Come dicevo, tutte queste tradizioni, tutti questi racconti secolari e tutto questo folklore, stanno venendo sempre meno, a causa della forte pressione economico-sociale occidentale. E non è una fusione piacevole: la conseguenza di questa invasione è un crescente senso di alienazione sociale, di perdita delle proprie radici. Esiste una terminologia vera e propria che descrive questo sentimento: la solastalgia (espressione coniata dal filosofo australiano Glenn Albrecht nel 2003). Si tratta della nostalgia della propria casa, nonostante la si abiti. Albrecht la descrive: “È un tipo di nostalgia di casa o malinconia che provi quando sei a casa e il tuo ambiente familiare sta cambiando intorno a te in modi che ritieni profondamente negativi.”. È il non riconoscere più il proprio luogo, è l’estraniazione che si prova osservando un posto che si ama e che si dovrebbe conoscere come il palmo della propria mano, ma la cui spiritualità è stata corrotta, contaminata, così da farcelo apparire sconosciuto e ostile. E questa spiacevole e tragica sensazione trova il suo colpevole non solo nel cambiamento climatico, che cambia la morfologia e la geografia, ma nei secoli continui di colonizzazione, nell’inquinamento da parte di altre culture e altri popoli. In poche parole, gli inuit stanno vivendo un incubo terribile: non sanno più chi sono. In tanti sono coloro che, a causa di ciò, sono affetti da depressione e alcolismo, facendo svettare in classifica la Groenlandia per il numero di suicidi.
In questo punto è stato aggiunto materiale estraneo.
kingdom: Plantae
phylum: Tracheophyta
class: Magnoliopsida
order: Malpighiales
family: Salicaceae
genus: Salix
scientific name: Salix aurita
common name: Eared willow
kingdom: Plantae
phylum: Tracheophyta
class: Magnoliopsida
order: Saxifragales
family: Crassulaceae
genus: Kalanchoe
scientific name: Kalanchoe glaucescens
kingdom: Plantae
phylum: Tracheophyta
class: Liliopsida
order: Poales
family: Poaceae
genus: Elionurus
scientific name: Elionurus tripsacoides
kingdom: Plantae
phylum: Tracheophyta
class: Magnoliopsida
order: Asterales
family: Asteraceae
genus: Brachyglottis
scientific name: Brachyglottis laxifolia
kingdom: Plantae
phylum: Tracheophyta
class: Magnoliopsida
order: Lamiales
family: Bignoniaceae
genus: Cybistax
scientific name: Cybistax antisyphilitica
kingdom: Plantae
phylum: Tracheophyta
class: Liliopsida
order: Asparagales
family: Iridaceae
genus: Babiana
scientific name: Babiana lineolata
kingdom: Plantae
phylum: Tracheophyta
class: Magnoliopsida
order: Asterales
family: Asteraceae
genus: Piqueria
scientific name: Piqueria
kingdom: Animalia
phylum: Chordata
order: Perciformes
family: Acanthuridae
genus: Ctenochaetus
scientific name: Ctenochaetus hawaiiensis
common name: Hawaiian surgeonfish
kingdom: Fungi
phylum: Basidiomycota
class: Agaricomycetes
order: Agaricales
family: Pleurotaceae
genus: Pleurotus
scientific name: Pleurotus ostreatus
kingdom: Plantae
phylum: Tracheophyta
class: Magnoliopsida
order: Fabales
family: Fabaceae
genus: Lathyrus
Non è tutto oro quello che luccica, dunque. Ciò che noi potremmo considerare come progresso, per gli inuit è una vera e propria fonte di distruzione identitaria, uno schiaffo, appunto, alla loro anima. Beh, noi non dovremmo sorprenderci più di tanto. In fondo, è lo stesso crimine che abbiamo commesso per secoli con i nativi americani e con qualunque popolo indigeno del mondo, o sbaglio?
E quel ghiaccio, con i suoi preziosi tesori e metalli, è una tentazione che può diventare un’arma di annientamento in nome del tanto agognato potere e del sempreverde dio denaro.
D’altronde, come dice un proverbio inuit: “Non si conoscono amici e nemici finché non si rompe il ghiaccio.”.